Dataset records ->
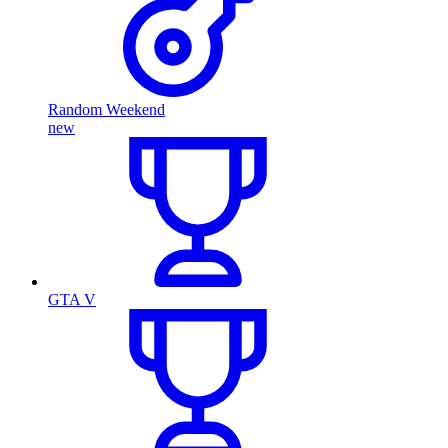
Random Weekend
new
GTA V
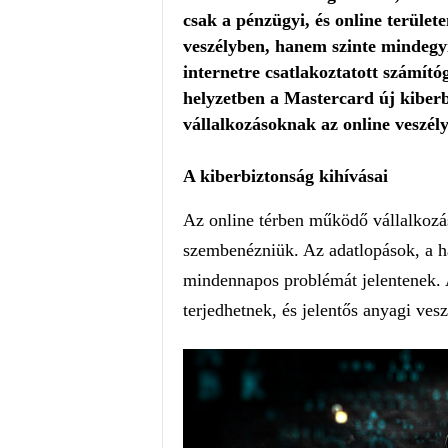
csak a pénzügyi, és online terüle
veszélyben, hanem szinte mindegyi
internetre csatlakoztatott számító
helyzetben a Mastercard új kiberbi
vállalkozásoknak az online veszély
A kiberbiztonság kihívásai
Az online térben működő vállalkozás
szembenézniük. Az adatlopások, a h
mindennapos problémát jelentenek. A
terjedhetnek, és jelentős anyagi ves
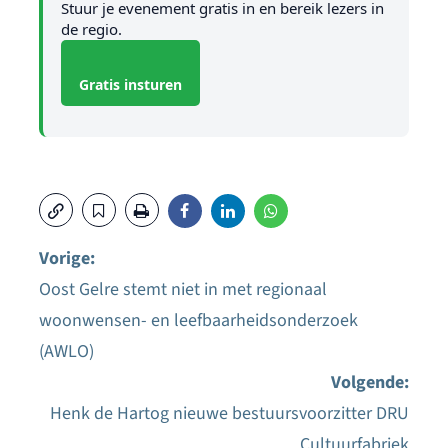
Stuur je evenement gratis in en bereik lezers in
de regio.
Gratis insturen
Vorige:
Oost Gelre stemt niet in met regionaal
Bericht
woonwensen- en leefbaarheidsonderzoek
navigatie
(AWLO)
Volgende:
Henk de Hartog nieuwe bestuursvoorzitter DRU
Cultuurfabriek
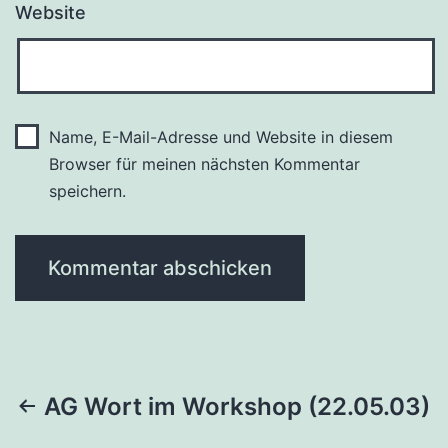
Website
Name, E-Mail-Adresse und Website in diesem
Browser für meinen nächsten Kommentar
speichern.
Beitragsnavigation
AG Wort im Workshop (22.05.03)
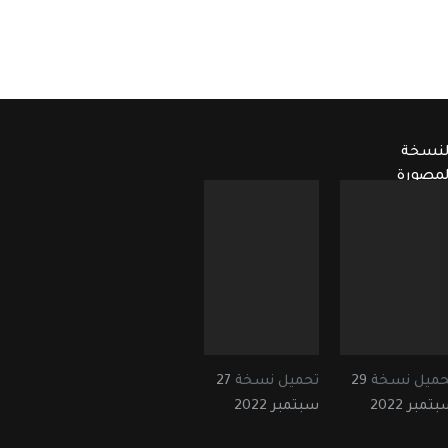
لنسخة
لمصورة
حميل نسخة
29
تحميل نسخة
27
تمبر 2022
سبتمبر 2022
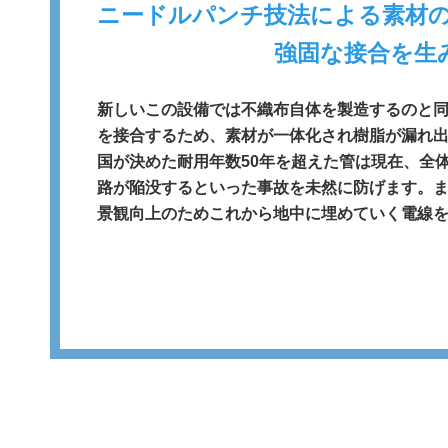
ニードルパンチ技法による素材
強固な接合を生
新しいこの設備では不織布自体を製造するのと
を接合するため、素材が一体化され樹脂が漏れ
​​​​​​​国が決めた耐用年数50年を超えた管は現
路が陥没するといった事故を未然に防げます。
景観向上のためこれから地中に埋めていく電線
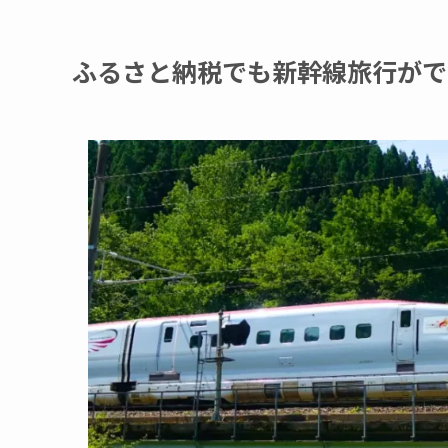
ふるさと納税でも新幹線旅行がで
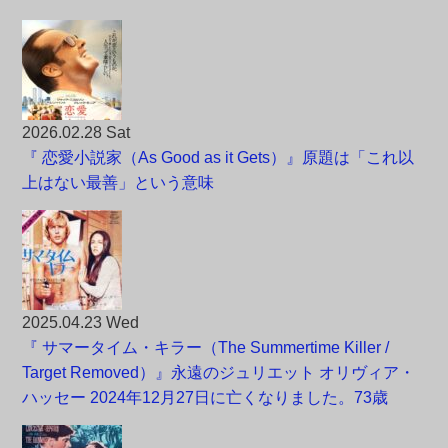
2026.02.28 Sat
『 恋愛小説家（As Good as it Gets）』原題は「これ以
上はない最善」という意味
2025.04.23 Wed
『 サマータイム・キラー（The Summertime Killer /
Target Removed）』永遠のジュリエット オリヴィア・
ハッセー 2024年12月27日に亡くなりました。73歳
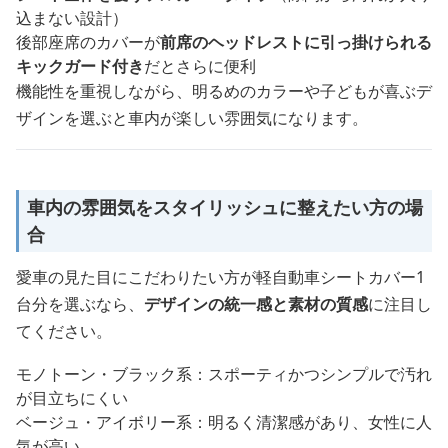
込まない設計）
後部座席のカバーが
前席のヘッドレストに引っ掛けられる
キックガード付き
だとさらに便利
機能性を重視しながら、明るめのカラーや子どもが喜ぶデ
ザインを選ぶと車内が楽しい雰囲気になります。
車内の雰囲気をスタイリッシュに整えたい方の場
合
愛車の見た目にこだわりたい方が軽自動車シートカバー1
台分を選ぶなら、
デザインの統一感と素材の質感
に注目し
てください。
モノトーン・ブラック系：スポーティかつシンプルで汚れ
が目立ちにくい
ベージュ・アイボリー系：明るく清潔感があり、女性に人
気が高い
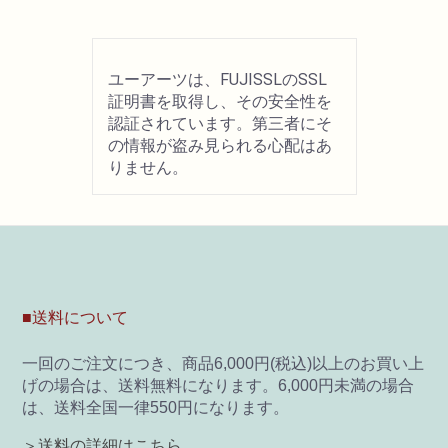
ユーアーツは、FUJISSLのSSL
証明書を取得し、その安全性を
認証されています。第三者にそ
の情報が盗み見られる心配はあ
りません。
■送料について
一回のご注文につき、商品6,000円(税込)以上のお買い上
げの場合は、送料無料になります。6,000円未満の場合
は、送料全国一律550円になります。
＞送料の詳細はこちら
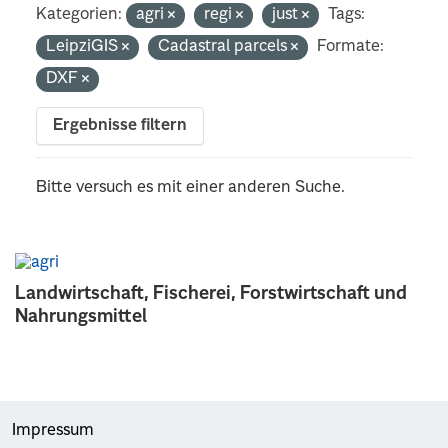
Kategorien:
agri
regi
just
Tags:
LeipziGIS
Cadastral parcels
Formate:
DXF
Ergebnisse filtern
Bitte versuch es mit einer anderen Suche.
Landwirtschaft, Fischerei, Forstwirtschaft und
Nahrungsmittel
Impressum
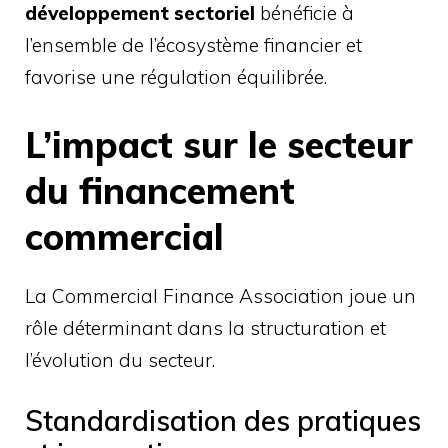
développement sectoriel
bénéficie à
l’ensemble de l’écosystème financier et
favorise une régulation équilibrée.
L’impact sur le secteur
du financement
commercial
La Commercial Finance Association joue un
rôle déterminant dans la structuration et
l’évolution du secteur.
Standardisation des pratiques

Exercise ->
From the listing above, copy every line where the string "Website" is found.

Your solution ->
Website
Name, E-Mail-Adresse und Website in diesem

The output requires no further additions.